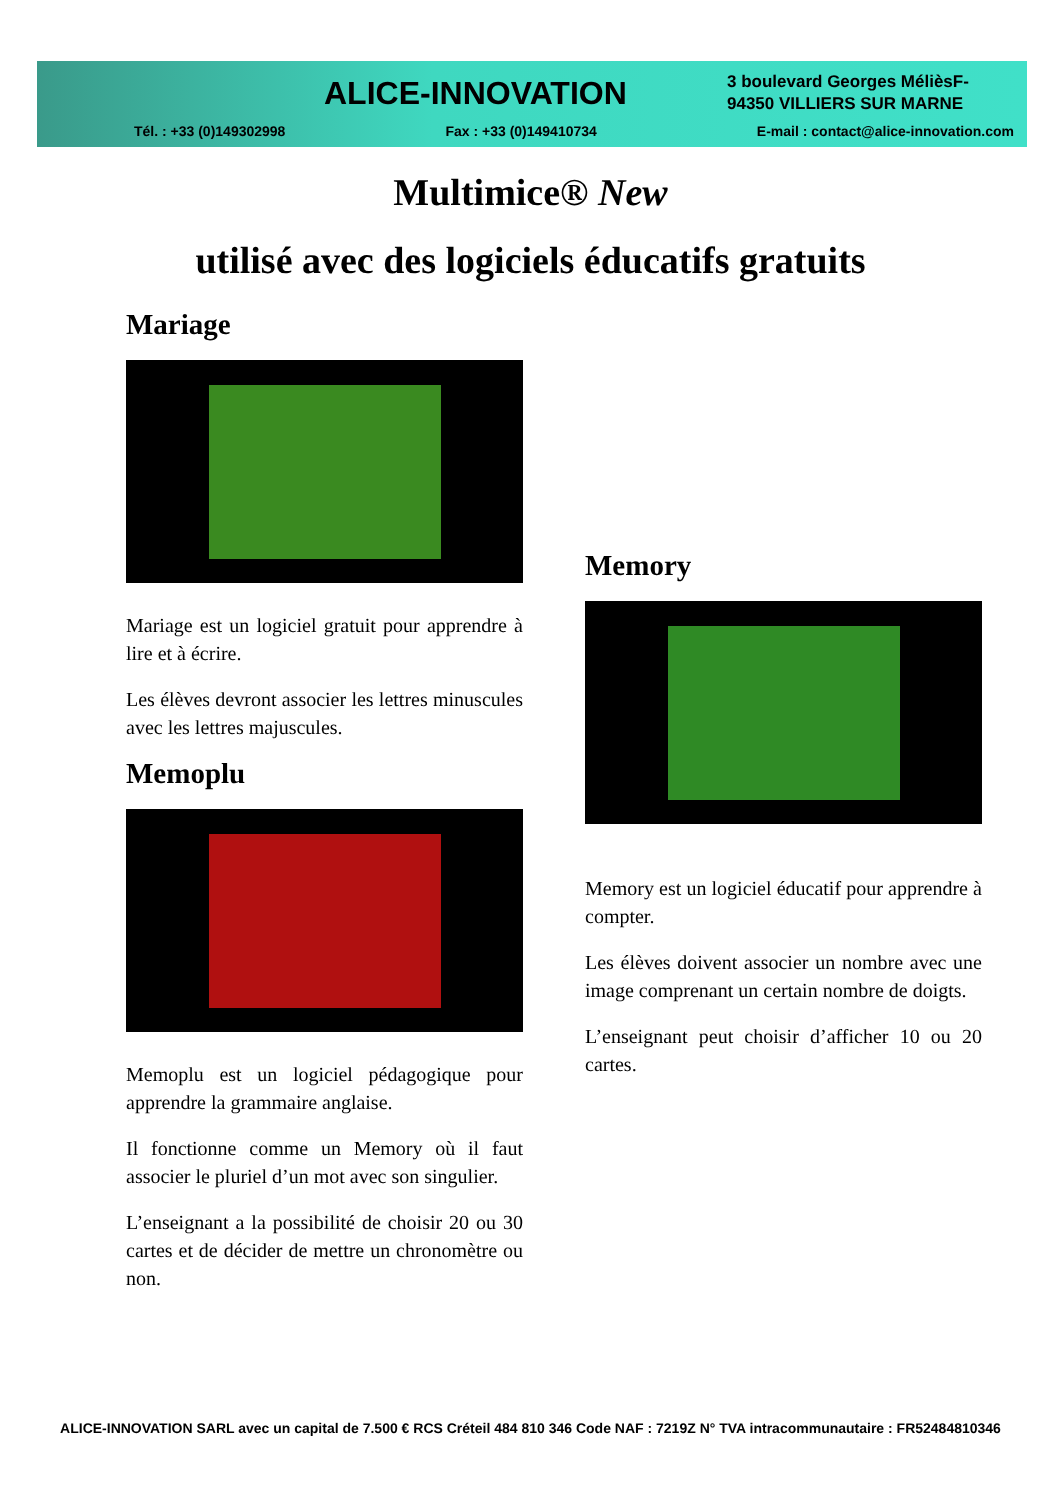ALICE-INNOVATION
3 boulevard Georges MélièsF-
94350 VILLIERS SUR MARNE
Tél. : +33 (0)149302998 Fax : +33 (0)149410734 E-mail : contact@alice-innovation.com
Multimice® New
utilisé avec des logiciels éducatifs gratuits
Mariage
Mariage est un logiciel gratuit pour apprendre à lire et à écrire.
Les élèves devront associer les lettres minuscules avec les lettres majuscules.
Memoplu
Memoplu est un logiciel pédagogique pour apprendre la grammaire anglaise.
Il fonctionne comme un Memory où il faut associer le pluriel d’un mot avec son singulier.
L’enseignant a la possibilité de choisir 20 ou 30 cartes et de décider de mettre un chronomètre ou non.
Memory
Memory est un logiciel éducatif pour apprendre à compter.
Les élèves doivent associer un nombre avec une image comprenant un certain nombre de doigts.
L’enseignant peut choisir d’afficher 10 ou 20 cartes.
ALICE-INNOVATION SARL avec un capital de 7.500 € RCS Créteil 484 810 346 Code NAF : 7219Z N° TVA intracommunautaire : FR52484810346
——
▶ Task statement
Where a line above holds the string "choisir", show that line.

▶ Result of the task
L’enseignant a la possibilité de choisir 20 ou 30 cartes et de décider de mettre un chronomètre ou non.
L’enseignant peut choisir d’afficher 10 ou 20 cartes.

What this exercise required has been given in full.